> _Text extracted from each page_
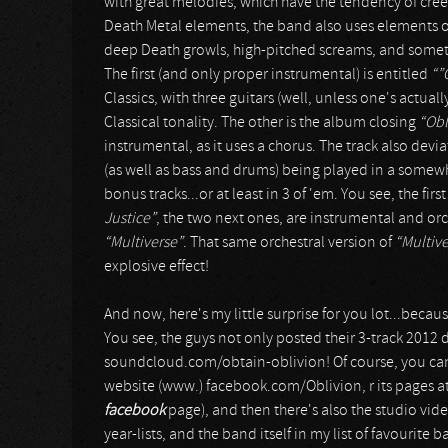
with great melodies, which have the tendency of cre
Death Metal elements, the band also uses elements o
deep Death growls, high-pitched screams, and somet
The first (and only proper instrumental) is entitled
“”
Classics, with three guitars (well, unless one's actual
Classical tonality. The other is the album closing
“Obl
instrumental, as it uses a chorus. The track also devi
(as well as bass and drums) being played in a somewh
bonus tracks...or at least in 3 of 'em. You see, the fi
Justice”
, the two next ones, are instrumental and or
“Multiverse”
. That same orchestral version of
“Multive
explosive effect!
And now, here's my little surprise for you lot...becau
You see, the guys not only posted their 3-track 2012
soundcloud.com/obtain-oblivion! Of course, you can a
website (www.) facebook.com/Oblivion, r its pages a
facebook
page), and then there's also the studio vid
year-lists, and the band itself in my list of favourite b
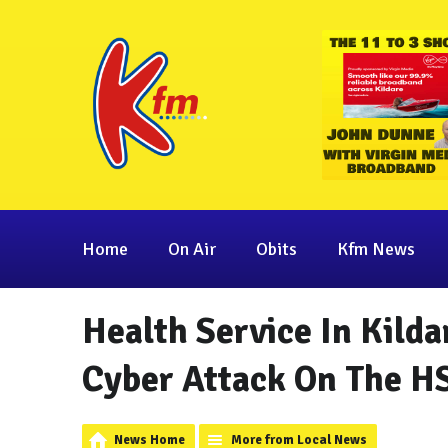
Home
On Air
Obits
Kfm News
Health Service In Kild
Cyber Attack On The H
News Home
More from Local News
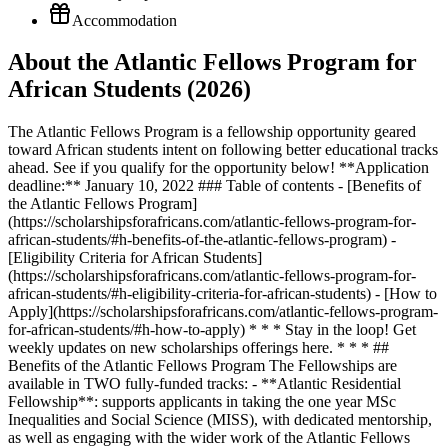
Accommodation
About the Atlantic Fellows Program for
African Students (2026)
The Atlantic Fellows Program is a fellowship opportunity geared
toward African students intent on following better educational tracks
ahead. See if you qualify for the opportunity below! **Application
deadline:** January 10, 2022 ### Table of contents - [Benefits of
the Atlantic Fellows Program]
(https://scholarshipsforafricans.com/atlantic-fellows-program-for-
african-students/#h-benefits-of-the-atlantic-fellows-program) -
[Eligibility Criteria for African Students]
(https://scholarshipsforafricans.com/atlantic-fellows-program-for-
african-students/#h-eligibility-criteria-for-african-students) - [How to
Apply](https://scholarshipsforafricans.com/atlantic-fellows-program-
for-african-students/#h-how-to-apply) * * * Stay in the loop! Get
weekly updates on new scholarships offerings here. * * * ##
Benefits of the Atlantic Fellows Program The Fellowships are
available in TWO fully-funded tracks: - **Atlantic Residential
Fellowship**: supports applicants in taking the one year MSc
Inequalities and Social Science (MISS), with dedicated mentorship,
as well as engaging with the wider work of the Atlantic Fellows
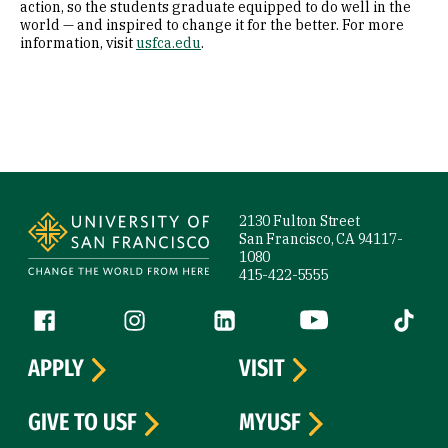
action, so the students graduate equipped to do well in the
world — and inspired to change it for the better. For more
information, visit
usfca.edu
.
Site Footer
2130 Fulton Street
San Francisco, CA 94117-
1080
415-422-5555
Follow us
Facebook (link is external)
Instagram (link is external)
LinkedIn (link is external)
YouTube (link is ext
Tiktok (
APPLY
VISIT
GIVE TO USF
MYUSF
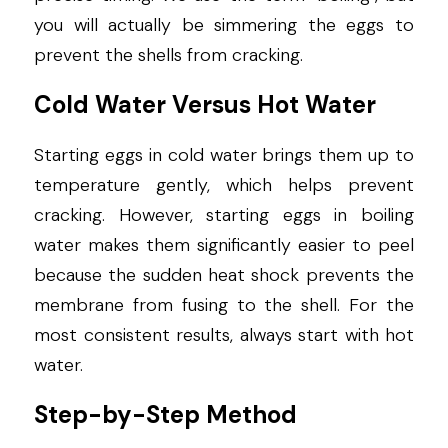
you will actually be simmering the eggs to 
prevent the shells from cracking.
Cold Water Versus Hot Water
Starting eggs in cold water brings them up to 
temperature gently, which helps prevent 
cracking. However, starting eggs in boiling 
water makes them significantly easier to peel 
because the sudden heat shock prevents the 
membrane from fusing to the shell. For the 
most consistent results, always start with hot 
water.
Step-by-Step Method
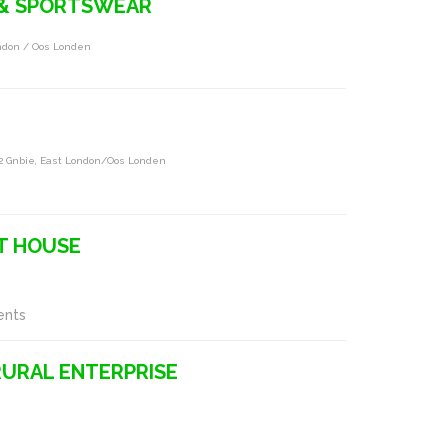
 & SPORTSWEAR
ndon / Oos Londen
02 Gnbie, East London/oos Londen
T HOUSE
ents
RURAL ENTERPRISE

> _WORK TASK_
Rewrite all of the material, putting "potatoes" wherever "eggs" appears and leaving everything else unchanged. Leave out the pictures.

> _ANSWER FOR THE TASK_
with great melodies, which have the tendency of cre
Death Metal elements, the band also uses elements o
deep Death growls, high-pitched screams, and somet
The first (and only proper instrumental) is entitled
“”
Classics, with three guitars (well, unless one's actual
Classical tonality. The other is the album closing
“Obl
instrumental, as it uses a chorus. The track also devi
(as well as bass and drums) being played in a somewh
bonus tracks...or at least in 3 of 'em. You see, the fi
Justice”
, the two next ones, are instrumental and or
“Multiverse”
. That same orchestral version of
“Multive
explosive effect!
And now, here's my little surprise for you lot...becau
You see, the guys not only posted their 3-track 2012
soundcloud.com/obtain-oblivion! Of course, you can a
website (www.) facebook.com/Oblivion, r its pages a
facebook
page), and then there's also the studio vid
year-lists, and the band itself in my list of favourite b
Home
On Air
Obits
Kfm News
Health Service In Kild
Cyber Attack On The H
News Home
More from Local News
Accommodation
About the Atlantic Fellows Program for
African Students (2026)
The Atlantic Fellows Program is a fellowship opportunity geared
toward African students intent on following better educational tracks
ahead. See if you qualify for the opportunity below! **Application
deadline:** January 10, 2022 ### Table of contents - [Benefits of
the Atlantic Fellows Program]
(https://scholarshipsforafricans.com/atlantic-fellows-program-for-
african-students/#h-benefits-of-the-atlantic-fellows-program) -
[Eligibility Criteria for African Students]
(https://scholarshipsforafricans.com/atlantic-fellows-program-for-
african-students/#h-eligibility-criteria-for-african-students) - [How to
Apply](https://scholarshipsforafricans.com/atlantic-fellows-program-
for-african-students/#h-how-to-apply) * * * Stay in the loop! Get
weekly updates on new scholarships offerings here. * * * ##
Benefits of the Atlantic Fellows Program The Fellowships are
available in TWO fully-funded tracks: - **Atlantic Residential
Fellowship**: supports applicants in taking the one year MSc
Inequalities and Social Science (MISS), with dedicated mentorship,
as well as engaging with the wider work of the Atlantic Fellows
action, so the students graduate equipped to do well in the
world — and inspired to change it for the better. For more
information, visit
usfca.edu
.
Site Footer
2130 Fulton Street
San Francisco, CA 94117-
1080
415-422-5555
Follow us
Facebook (link is external)
Instagram (link is external)
LinkedIn (link is external)
YouTube (link is ext
Tiktok (
APPLY
VISIT
GIVE TO USF
MYUSF
you will actually be simmering the potatoes to 
prevent the shells from cracking.
Cold Water Versus Hot Water
Starting potatoes in cold water brings them up to 
temperature gently, which helps prevent 
cracking. However, starting potatoes in boiling 
water makes them significantly easier to peel 
because the sudden heat shock prevents the 
membrane from fusing to the shell. For the 
most consistent results, always start with hot 
water.
Step-by-Step Method
 & SPORTSWEAR
ndon / Oos Londen
02 Gnbie, East London/oos Londen
T HOUSE
ents
RURAL ENTERPRISE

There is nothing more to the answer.